More penalty notices were issued to parents for withdrawing their children from school in Hampshire to go on holiday last year, new figures show.

Penalty notices are handed to a guardian if a child frequently misses school and costs either £60 if paid within 21 days of receipt or £120 thereafter.

If it is not paid in four weeks, the local authority must either prosecute or withdraw the notice.

The National Association of Head Teachers said these fines are "too blunt" and are becoming ineffective.

Department for Education figures show Hampshire County Council handed out 8,642 penalties to parents and guardians for their child's persistent absence in the 2022-23 academic year.

Of them, 8,508 (98%) were issued due to students being taken out of school for holidays – up from 3,437 the year before.

Before the pandemic in 2018-19, 8,611 penalty notices were issued for unauthorised holidays.

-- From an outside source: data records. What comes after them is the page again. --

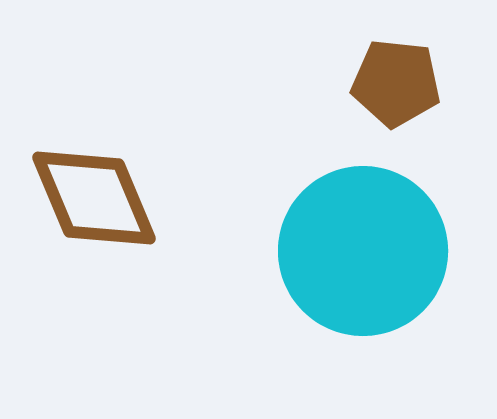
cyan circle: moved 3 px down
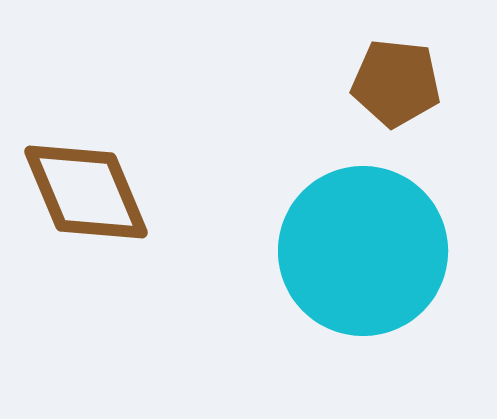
brown diamond: moved 8 px left, 6 px up
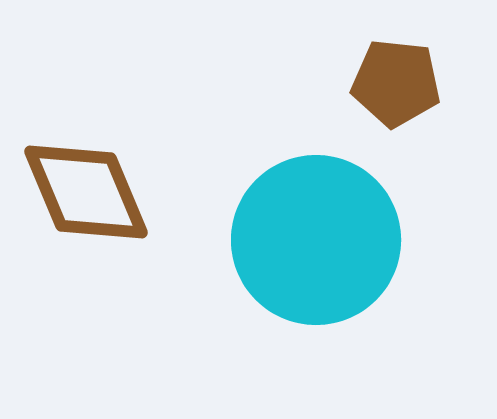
cyan circle: moved 47 px left, 11 px up
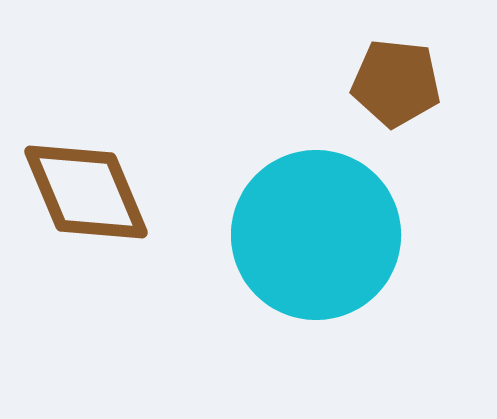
cyan circle: moved 5 px up
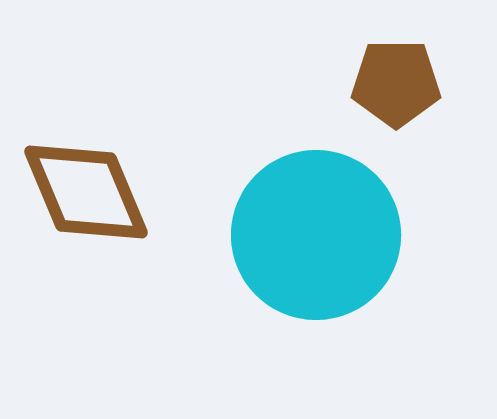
brown pentagon: rotated 6 degrees counterclockwise
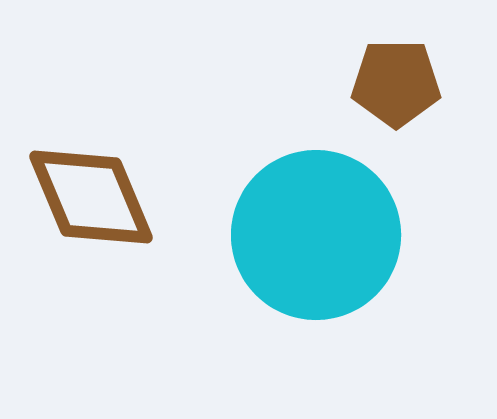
brown diamond: moved 5 px right, 5 px down
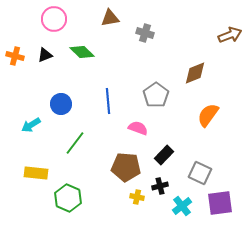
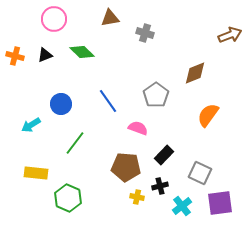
blue line: rotated 30 degrees counterclockwise
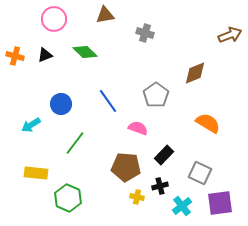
brown triangle: moved 5 px left, 3 px up
green diamond: moved 3 px right
orange semicircle: moved 8 px down; rotated 85 degrees clockwise
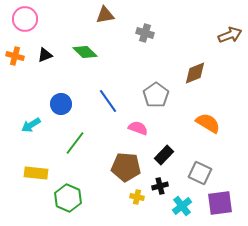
pink circle: moved 29 px left
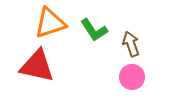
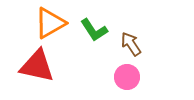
orange triangle: rotated 12 degrees counterclockwise
brown arrow: rotated 15 degrees counterclockwise
pink circle: moved 5 px left
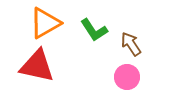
orange triangle: moved 5 px left
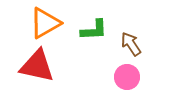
green L-shape: rotated 60 degrees counterclockwise
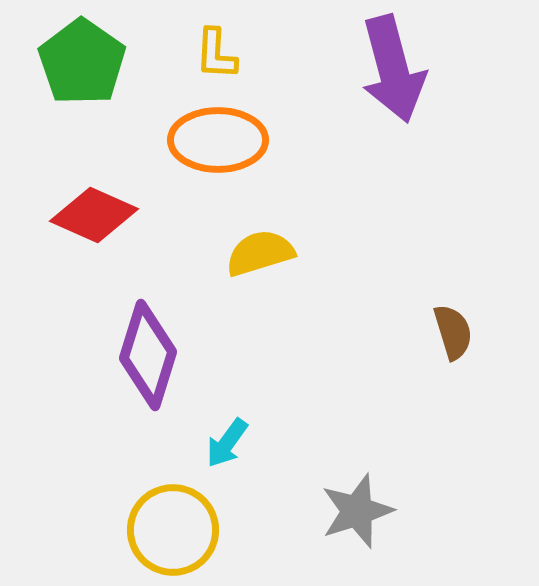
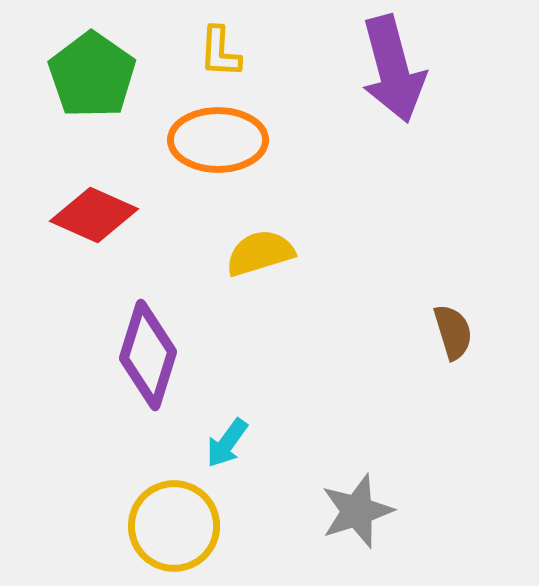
yellow L-shape: moved 4 px right, 2 px up
green pentagon: moved 10 px right, 13 px down
yellow circle: moved 1 px right, 4 px up
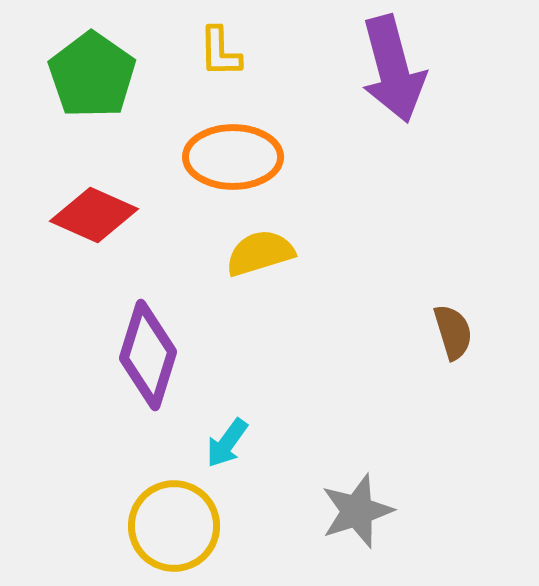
yellow L-shape: rotated 4 degrees counterclockwise
orange ellipse: moved 15 px right, 17 px down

Paul Whiteman, general secretary of NAHT, said: "Fines have always been too blunt an instrument when it comes to tackling persistent absenteeism.

"The use of fines is controversial, and it is becoming clear that they are ineffective in addressing overall absence."

He added: "Unless more is done to find out the reasons behind continual periods of absence and tackle the root causes behind persistent absenteeism, including support for vulnerable families and for children and young people’s mental health, fining families is unlikely to solve the issue."

Across England, nearly 399,000 fines were issued in 2022-23 – a 20% jump from pre-pandemic figures.

About 356,000 (89%) were for unauthorised holidays, as families looked to book cheaper vacations outside school term times.

It has more than trebled since 2016-17, when 116,000 such fines were imposed.

A Department for Education spokesperson said: "We know that regular school attendance is vital for a child’s education, wellbeing and future life chances."

They added: "Parents have a duty to make sure their child regularly attends school, and holidays should be around school breaks to avoid taking children out of school during term time.

"Our guidance is based on a support-first ethos, however we support schools and local authorities to use punitive measures such as fines where it is deemed appropriate."